What this task involves:
Reproduce the credit rating passage below word for word, from "Negative ratings actions" to "company's operating profile.".

Source passage:
■ ■ ■ ■ ■ ■ ■
Negative ratings actions would occur in tandem with a change in the company's capital structure policy or an event such as a debt financed dividend or leveraging acquisition that would drive leverage higher than 3.75x for a sustained period of time. Additionally, ratings pressure could result should the capital requirements associated with CCI's wireless initiative exceed expectations and negatively affect the company's operating profile.

The Issuer Default Rating (IDR) of CEI and CCI are linked in accordance with Fitch criteria. This linkage essentially gives standalone CEI credit for cash flows achieved at the CCI and other subsidiary levels (with the exception of ATC), since there are no material restrictions on cash flows between the entities and common management. While no cross defaults or cross guarantees exist between the entities, Fitch believes that CCI's probability of default would be understated (rated higher) if it did not consider CEI's businesses and weaker credit profile. At the same time, Fitch believes it would overstate CEI's probability of default if the rating only incorporated the CEI businesses on a standalone basis and did not consider potential upstream cash flows CEI could access in distress.
■ ■ ■ ■ ■ ■ ■
Data block:

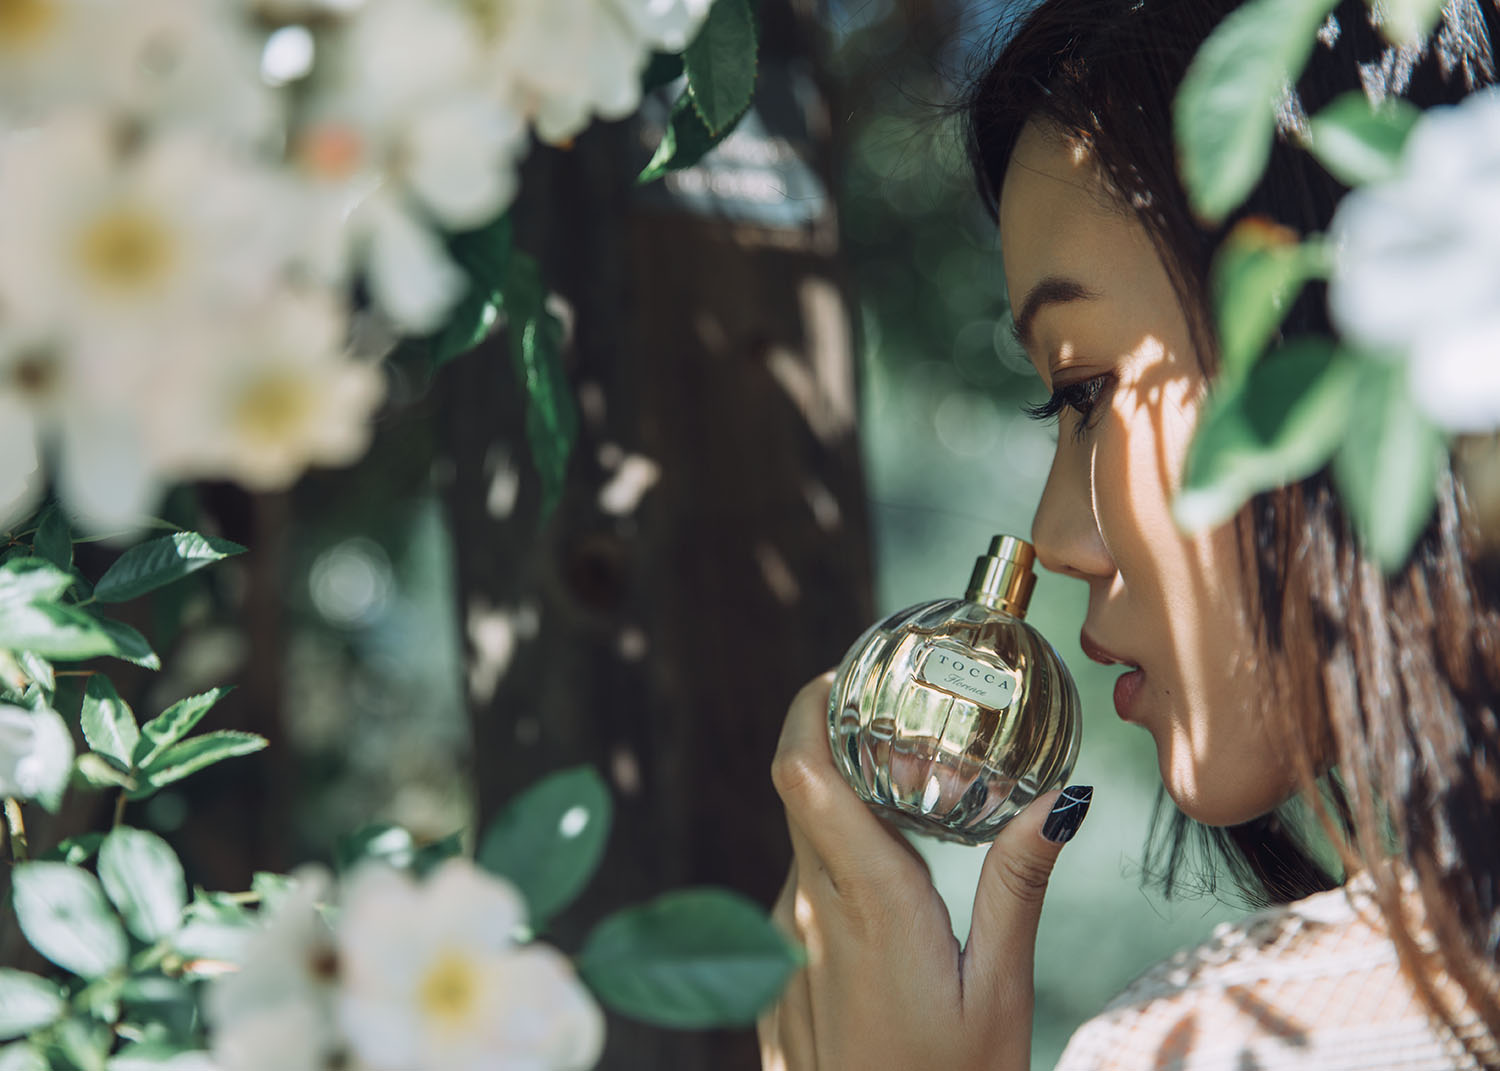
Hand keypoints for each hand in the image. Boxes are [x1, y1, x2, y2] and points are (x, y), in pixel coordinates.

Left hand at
■ ■ ■ ■ ■ ■ ■
Output below:
Negative ratings actions would occur in tandem with a change in the company's capital structure policy or an event such as a debt financed dividend or leveraging acquisition that would drive leverage higher than 3.75x for a sustained period of time. Additionally, ratings pressure could result should the capital requirements associated with CCI's wireless initiative exceed expectations and negatively affect the company's operating profile.